After a few minutes, he handed it to her.
Scowling, she focused her attention on the video he’d pulled up. It took her a second to realize it was Darling she was looking at—something that filled her with dread. Whatever Maris intended to show her couldn’t be good and she wasn’t sure she wanted to see it.
Yet, she couldn’t take her eyes off the screen.
Dressed in a long flowing cloak over a black battlesuit, Darling had the cowl pulled up over his head. His gold mask glowed in the dim exterior light as he headed across the back gardens, into the barracks where the royal guard took up quarters when they were on duty.
None of them bowed at his entrance. That, in and of itself, was an act of defiance and treason that was punishable by death, according to their laws. Each of those soldiers had sworn a blood oath to lay down their lives for their governor and his family.
But there was no loyalty on their faces that night. Several even spat at the ground near Darling’s booted feet.
With a calmness she couldn’t fathom, Darling swept his gaze around the room.
“What are you doing here?” their commander challenged Darling in a tone that would have had any aristo calling out for the pleb’s arrest.
When Darling spoke, the most terrifying part was how calm and in control he appeared to be. “It’s the Day of Reckoning. I’m here solely for those who have assaulted me. The rest of you can leave.”
By the expression on the commander’s face, it was obvious he was one of the culprits, and that he didn’t see a threat in Darling’s words. “We don’t listen to you, kieratun.”
Zarya sucked her breath in sharply at the insult that accused Darling of having slept with his father.
The commander lifted his chin arrogantly. “We stand together and intend to support whoever comes forward to dethrone you.”
Darling slowly nodded his head. “Fine. Make sure you give Kere my best when you slide into hell.” Faster than she could blink, Darling pulled out two League assassin short swords.
The commander drew his blaster and aimed it for Darling. Before the man could pull the trigger, Darling cut through him with an ease that was as swift as it was brutal.
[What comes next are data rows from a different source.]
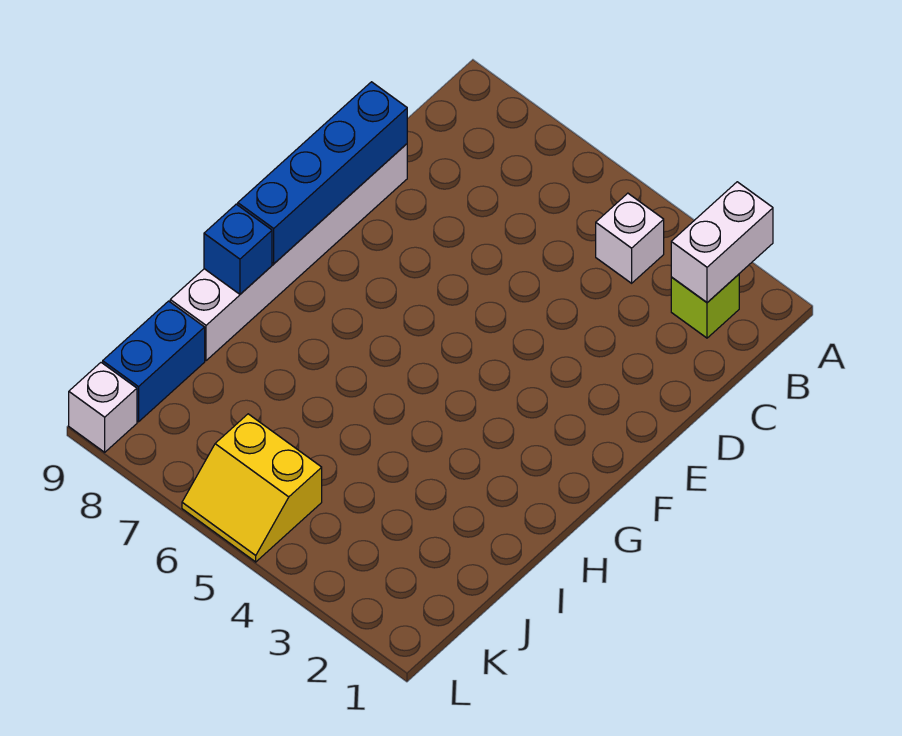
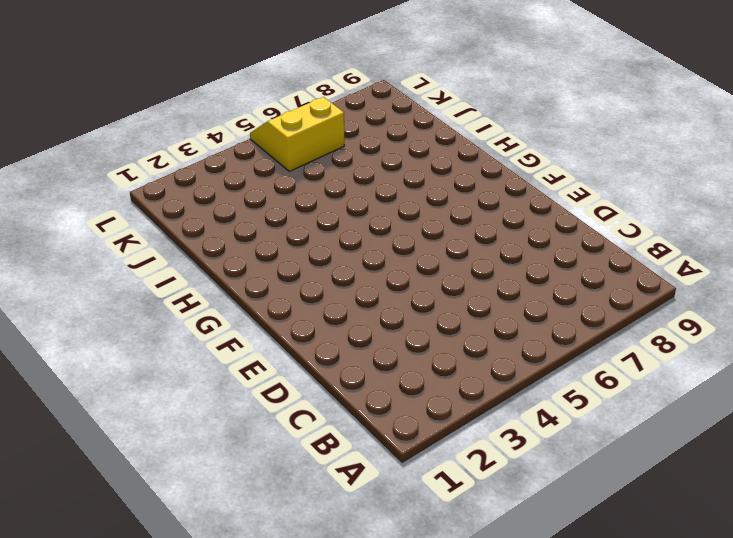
none -> lime 1x1 brick [671,274,739,338]
none -> white 1x1 brick [596,193,664,283]

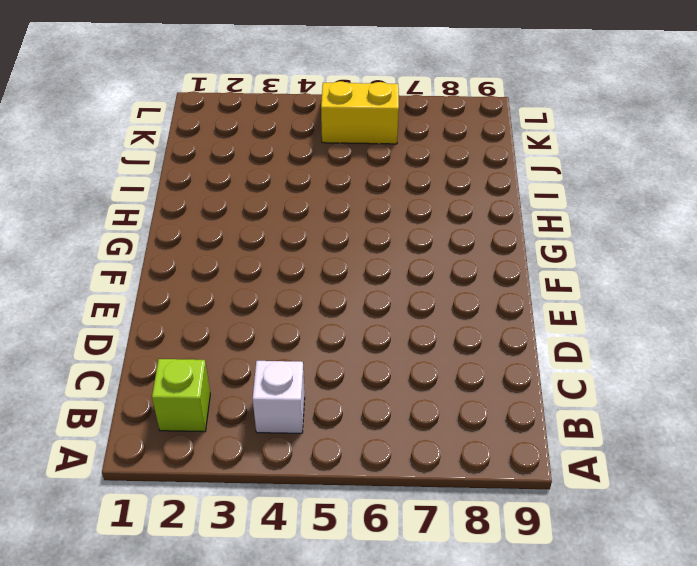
none -> white 1x6 brick [170,144,407,361]
none -> blue 1x2 brick [103,301,205,422]

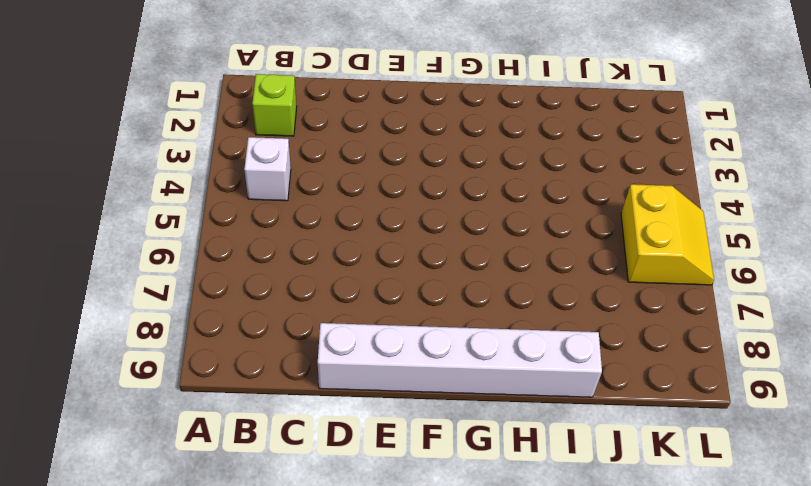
none -> blue 1x2 brick [103,301,205,422]
none -> white 1x1 brick [69,363,137,452]

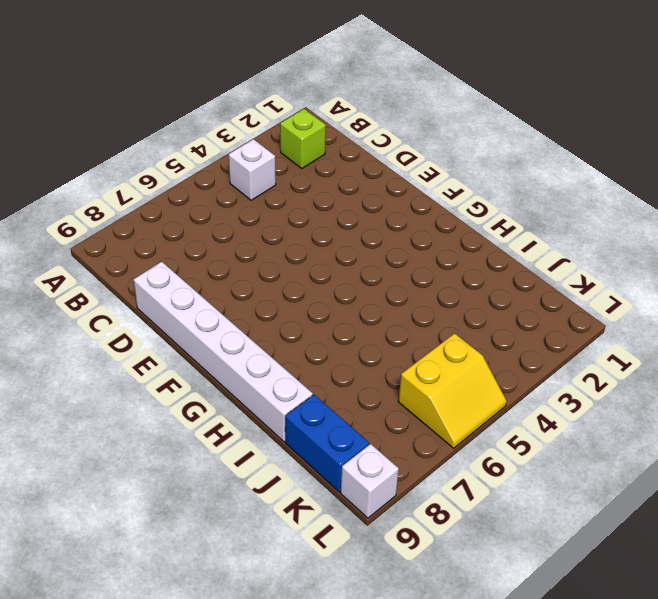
none -> white 1x2 brick [671,182,773,302]
none -> blue 1x4 brick [238,82,407,264]

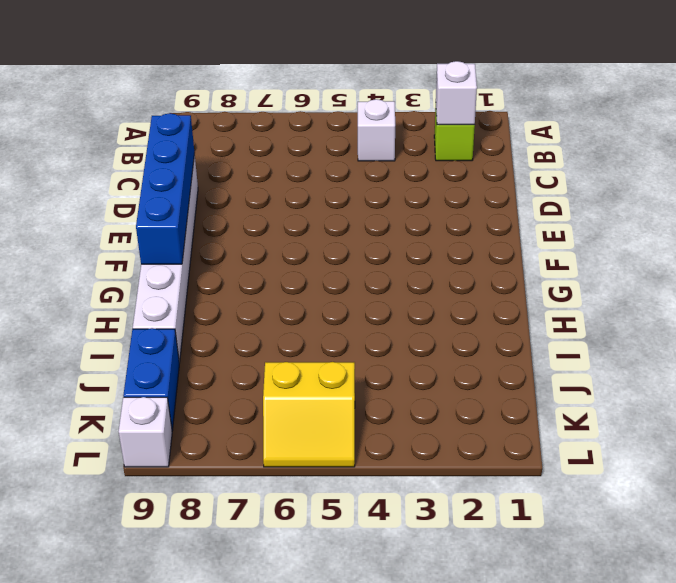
white 1x1 brick [436,61,477,125] -> white 1x2 brick [671,182,773,302]
none -> blue 1x1 brick [204,204,272,294]

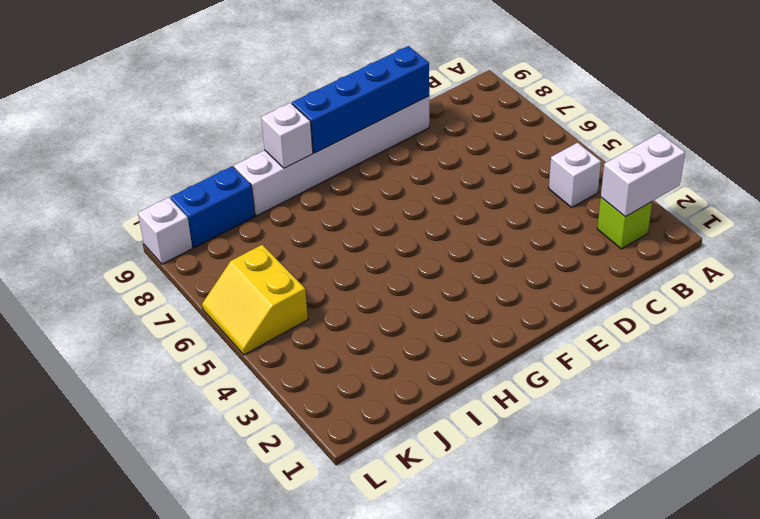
white 1x1 brick [261,103,313,168] -> blue 1x1 brick [204,204,272,294]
Total chaos erupted as the guard corps finally realized that Darling was more than capable of delivering his justice by his own hands. And that that was what he fully intended to do.
They scrambled for weapons and the braver ones attacked him. With the same precise skillful moves she’d seen him use as Kere against the League, he tore his attackers to pieces. As they came for him, they learned what she’d known for years.
Nothing rattled Darling in battle. He was Kere—the god of death—and no one could stop him.
When it was finally over, Darling was wounded, but standing in the middle of several dozen bodies. With his head lowered like a feral predator, he scanned the area to make sure there were no more threats to him.
Once he assured he’d killed them all, he cleaned his swords off on his own sleeve and then returned them to the sheaths that were beneath his cloak. With the back of his hand, he wiped the blood from his exposed chin, and nonchalantly stepped over the bodies on his way out the door.